# START OF Extracted entries
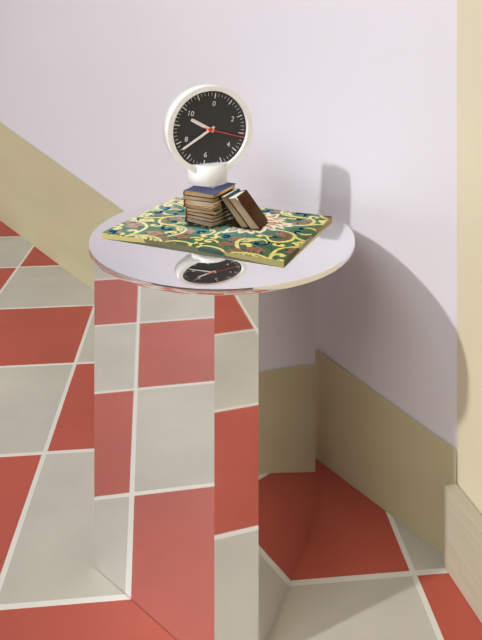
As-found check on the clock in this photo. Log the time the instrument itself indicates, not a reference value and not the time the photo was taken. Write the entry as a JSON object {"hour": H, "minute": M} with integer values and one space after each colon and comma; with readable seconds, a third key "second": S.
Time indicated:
{"hour": 9, "minute": 38}
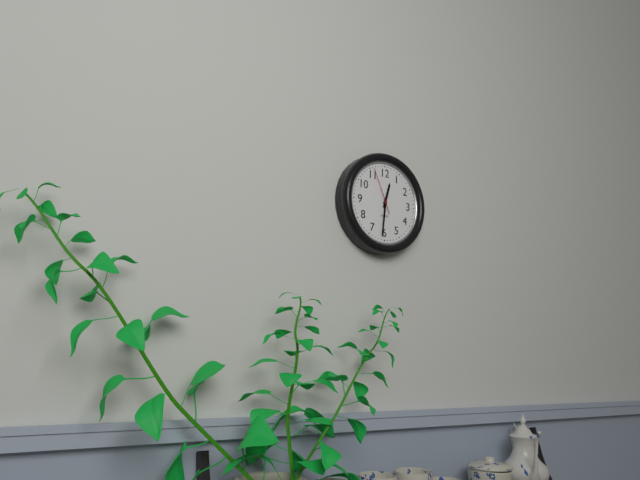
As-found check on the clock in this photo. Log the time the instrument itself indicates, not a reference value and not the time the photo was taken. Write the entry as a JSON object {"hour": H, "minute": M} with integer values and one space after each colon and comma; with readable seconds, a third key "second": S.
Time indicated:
{"hour": 12, "minute": 31}
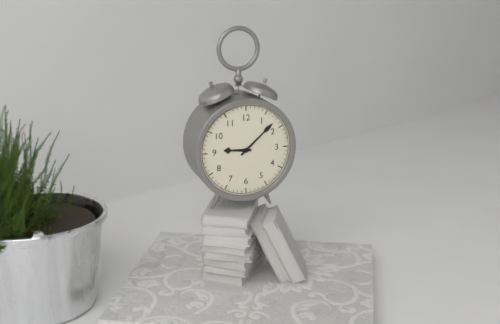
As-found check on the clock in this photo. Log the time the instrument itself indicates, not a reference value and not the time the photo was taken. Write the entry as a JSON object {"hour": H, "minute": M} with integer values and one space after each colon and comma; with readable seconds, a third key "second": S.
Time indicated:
{"hour": 9, "minute": 8}
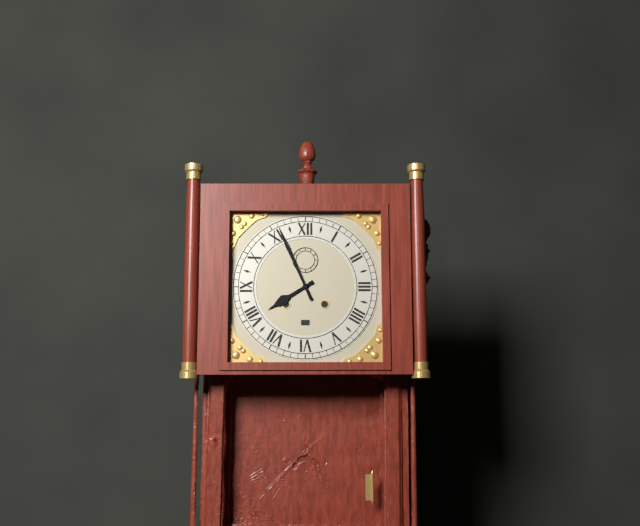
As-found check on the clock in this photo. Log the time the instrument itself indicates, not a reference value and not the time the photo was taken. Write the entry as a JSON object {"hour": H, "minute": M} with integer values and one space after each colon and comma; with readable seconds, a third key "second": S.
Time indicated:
{"hour": 7, "minute": 56}
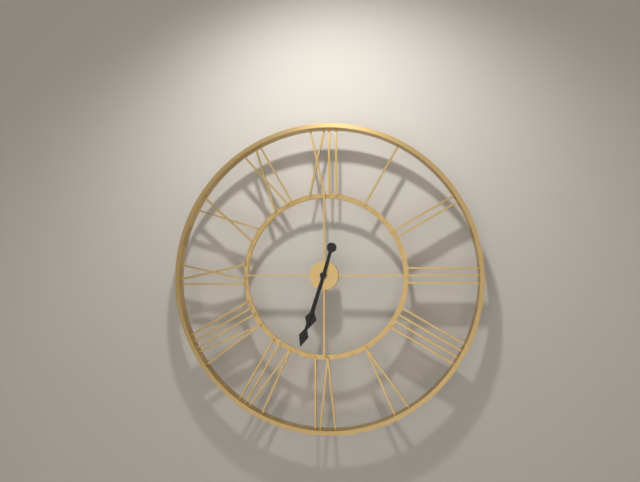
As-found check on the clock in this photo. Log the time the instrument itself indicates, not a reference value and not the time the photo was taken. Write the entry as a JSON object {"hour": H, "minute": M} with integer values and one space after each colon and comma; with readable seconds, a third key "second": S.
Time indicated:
{"hour": 6, "minute": 33}
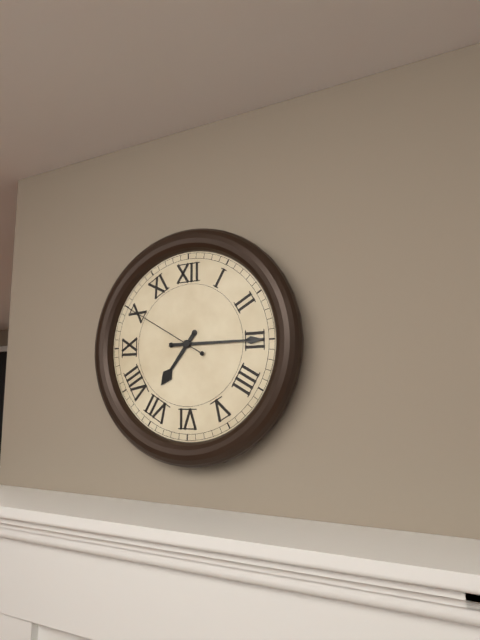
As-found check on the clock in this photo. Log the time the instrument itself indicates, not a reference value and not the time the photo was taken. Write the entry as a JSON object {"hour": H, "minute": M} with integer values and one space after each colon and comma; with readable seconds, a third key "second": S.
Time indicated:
{"hour": 7, "minute": 15, "second": 50}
# END OF Extracted entries
## Directions for this task
Update the items above so that every "Time indicated" becomes "Reading shown" and nothing else changes. Leave the pictures out.

## Final answer
As-found check on the clock in this photo. Log the time the instrument itself indicates, not a reference value and not the time the photo was taken. Write the entry as a JSON object {"hour": H, "minute": M} with integer values and one space after each colon and comma; with readable seconds, a third key "second": S.
Reading shown:
{"hour": 9, "minute": 38}
As-found check on the clock in this photo. Log the time the instrument itself indicates, not a reference value and not the time the photo was taken. Write the entry as a JSON object {"hour": H, "minute": M} with integer values and one space after each colon and comma; with readable seconds, a third key "second": S.
Reading shown:
{"hour": 12, "minute": 31}
As-found check on the clock in this photo. Log the time the instrument itself indicates, not a reference value and not the time the photo was taken. Write the entry as a JSON object {"hour": H, "minute": M} with integer values and one space after each colon and comma; with readable seconds, a third key "second": S.
Reading shown:
{"hour": 9, "minute": 8}
As-found check on the clock in this photo. Log the time the instrument itself indicates, not a reference value and not the time the photo was taken. Write the entry as a JSON object {"hour": H, "minute": M} with integer values and one space after each colon and comma; with readable seconds, a third key "second": S.
Reading shown:
{"hour": 7, "minute": 56}
As-found check on the clock in this photo. Log the time the instrument itself indicates, not a reference value and not the time the photo was taken. Write the entry as a JSON object {"hour": H, "minute": M} with integer values and one space after each colon and comma; with readable seconds, a third key "second": S.
Reading shown:
{"hour": 6, "minute": 33}
As-found check on the clock in this photo. Log the time the instrument itself indicates, not a reference value and not the time the photo was taken. Write the entry as a JSON object {"hour": H, "minute": M} with integer values and one space after each colon and comma; with readable seconds, a third key "second": S.
Reading shown:
{"hour": 7, "minute": 15, "second": 50}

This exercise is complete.